Creativity: My new mental health obsession is creating tiny furniture for dollhouses. Those who know me well know that this is absolutely ridiculous and hilarious. I’m not exactly the dollhouse kind of gal (unless it’s a haunted dollhouse). But for some reason, putting these tiny figurines together allows my brain to de-stress from the day and gives me the chance to express my creative, artistic side. (And to be perfectly honest, I’m always listening to a true crime or horror podcast so it’s a win-win!) What encourages your creative side? Is it baking? Art? Music? Writing? Solving math problems? There are no limits to what makes you feel creatively free.
Mindfulness: There’s a lot of noise out there about mindfulness right now but here’s the bottom line: Mindfulness is about being present in the moment. That’s it. I tried this one time while I was driving. I decided to try to be fully aware of what I was feeling (emotions, the feeling of hands on the steering wheel, my feet on the pedals), what I was seeing (cars next to me, birds in the air, sunlight reflecting on street signs), hearing (no music- just the rumble of the engine, cars going by, an ambulance in the distance), etc. Guess how long this lasted? About 20 seconds. Immediately, I got lost in my own thoughts…started thinking about my day…my plans for the weekend…how stupid the guy in the car next to me looked.
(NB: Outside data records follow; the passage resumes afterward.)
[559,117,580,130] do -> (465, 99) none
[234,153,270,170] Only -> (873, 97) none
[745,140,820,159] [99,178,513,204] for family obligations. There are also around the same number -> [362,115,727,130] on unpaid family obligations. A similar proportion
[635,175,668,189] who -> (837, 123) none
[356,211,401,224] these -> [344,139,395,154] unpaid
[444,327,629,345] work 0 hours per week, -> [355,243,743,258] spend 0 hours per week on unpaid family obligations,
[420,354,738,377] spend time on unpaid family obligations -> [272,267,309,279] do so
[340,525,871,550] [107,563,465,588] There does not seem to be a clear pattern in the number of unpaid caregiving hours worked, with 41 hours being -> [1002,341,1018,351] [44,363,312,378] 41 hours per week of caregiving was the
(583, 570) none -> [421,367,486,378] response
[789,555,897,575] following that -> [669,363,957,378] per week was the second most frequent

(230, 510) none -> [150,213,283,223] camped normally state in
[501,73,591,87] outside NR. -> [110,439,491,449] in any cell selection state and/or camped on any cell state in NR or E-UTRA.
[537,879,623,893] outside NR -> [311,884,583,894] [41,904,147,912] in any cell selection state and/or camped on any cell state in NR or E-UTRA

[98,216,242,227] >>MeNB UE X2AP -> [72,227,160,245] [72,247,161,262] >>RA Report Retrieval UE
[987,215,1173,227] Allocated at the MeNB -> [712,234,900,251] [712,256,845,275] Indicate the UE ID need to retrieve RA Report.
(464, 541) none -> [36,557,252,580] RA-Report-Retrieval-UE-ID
Mindfulness is extremely simple and extremely hard. So, it’s the simple practice of trying to keep your mind in the present moment regardless of what you are doing. You could do this while meditating or while eating or while driving down the road. Our brains are like toddlers–constantly trying to run off to the next intriguing thing. A healthy, adult brain is in control–is aware.
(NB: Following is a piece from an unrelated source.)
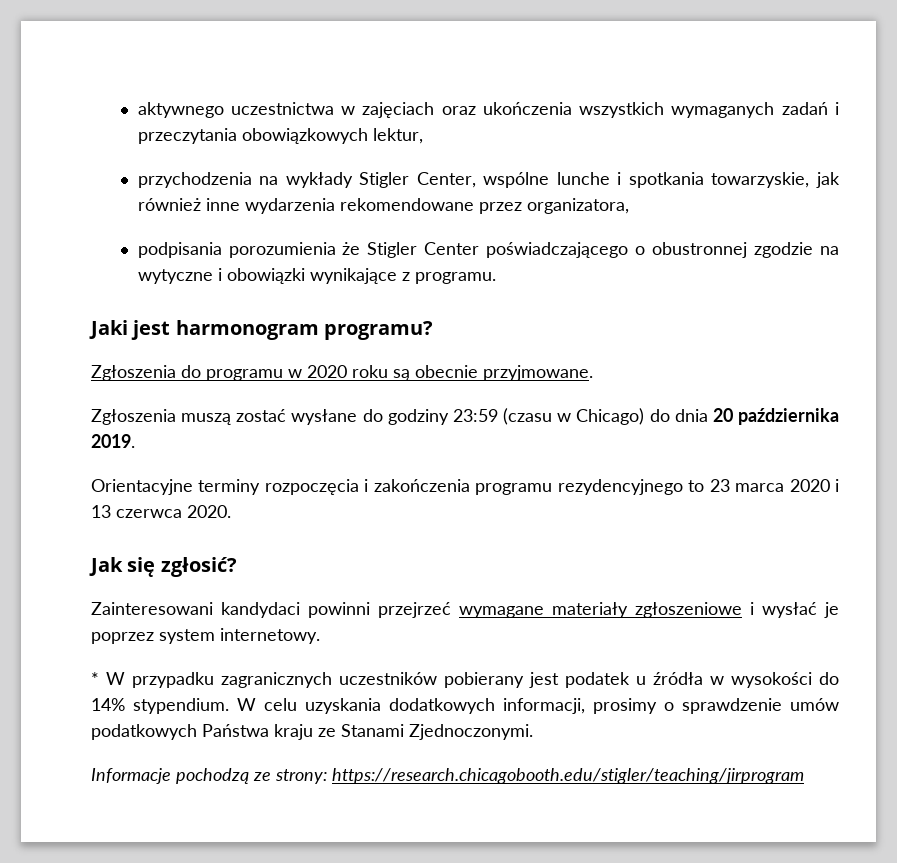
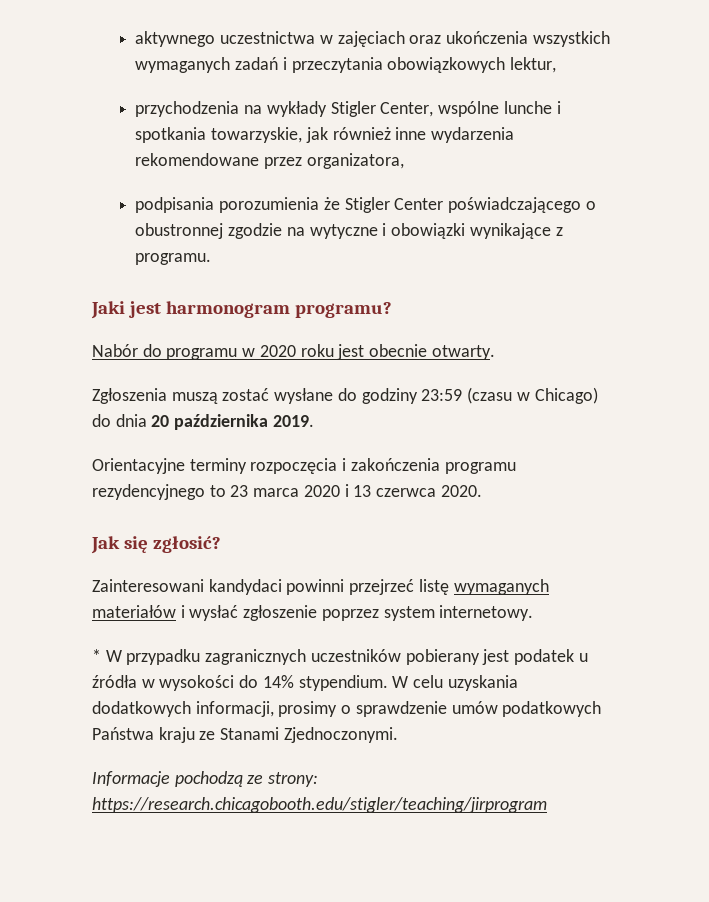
[91,365,176,381] Zgłoszenia -> [92,344,138,357] Nabór
[393,365,593,381] są obecnie przyjmowane. -> [337,344,495,360] jest obecnie otwarty.
[459,602,742,618] wymagane materiały zgłoszeniowe -> [418,579,549,595] [92,605,176,618] listę wymaganych materiałów
[824,602,839,618] je -> [243,605,318,621] zgłoszenie

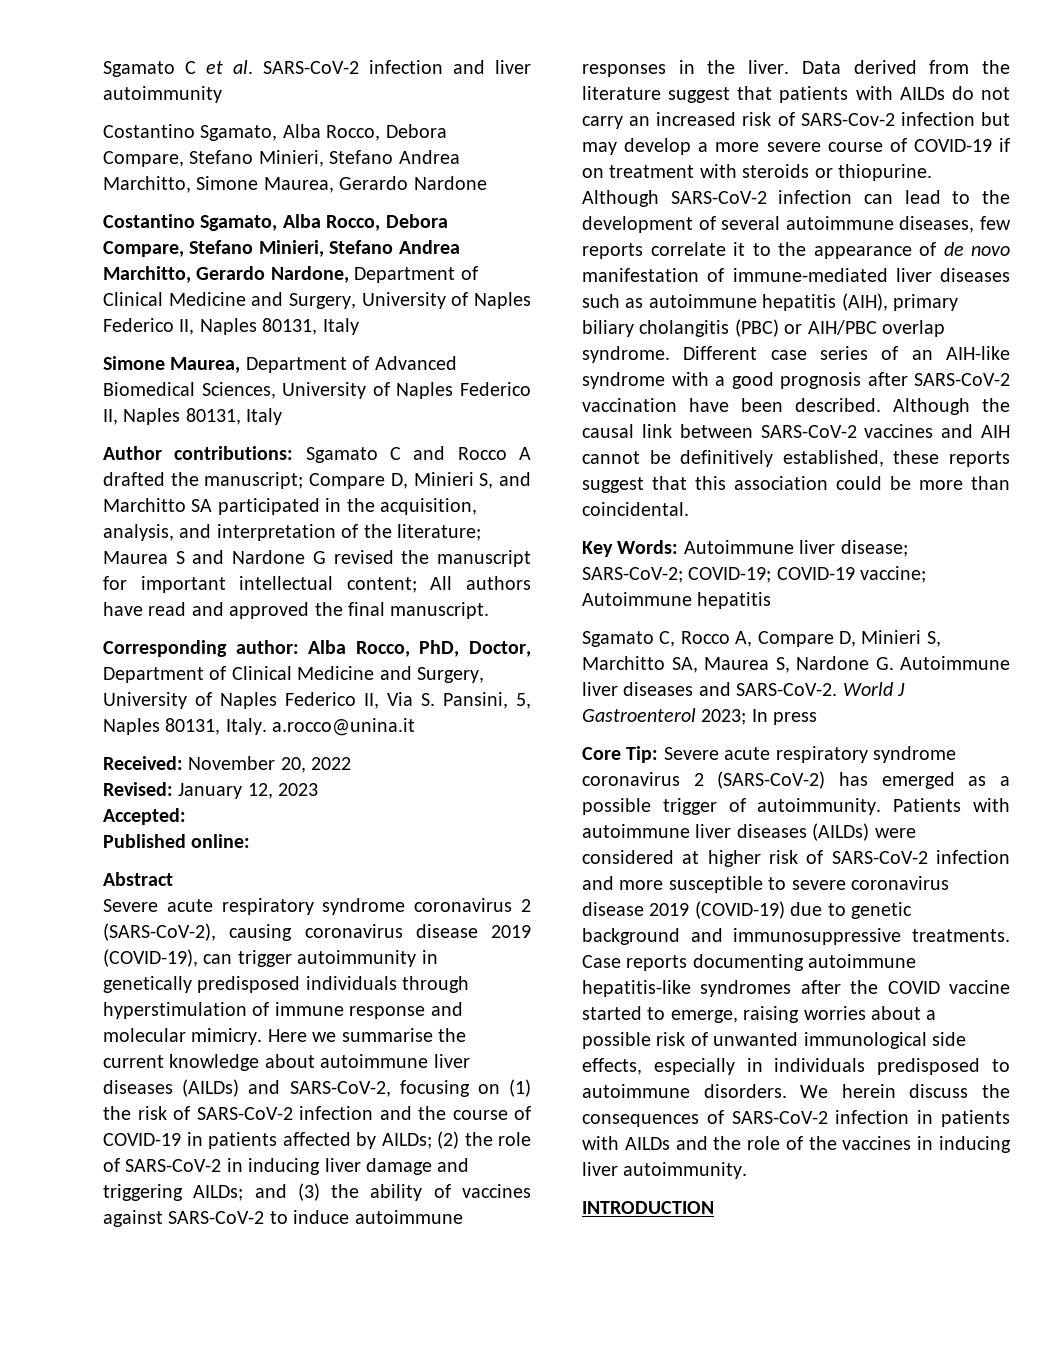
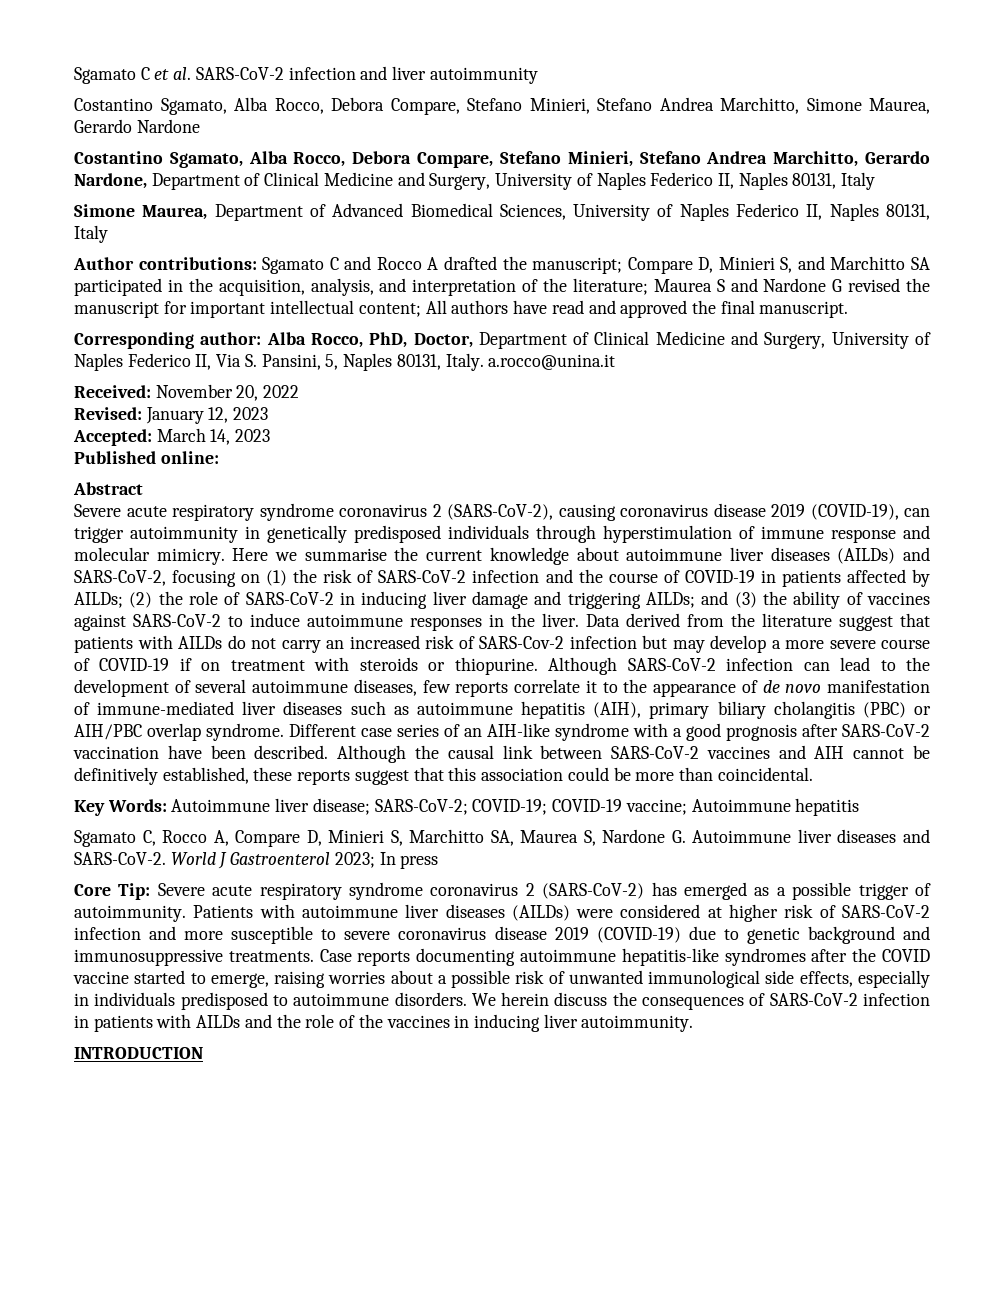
(186, 816) none -> [156,428,271,445] March 14, 2023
Relaxation and Self-Care: This is one of the first things I ask of a new client. What do you do to take care of YOU. Do you need to spend time alone? Get a regular massage? Walk in nature? Read? Go to a religious service? Spend time with friends and family? Take a warm bath? Wrestle the dog? Write a old-timey letter? What are 3 things that you might try to implement this week?
**My position is that recovery is possible for most individuals with mental health challenges. There are, as always, some exceptions. If you are concerned about your own mental health, contact your local crisis center.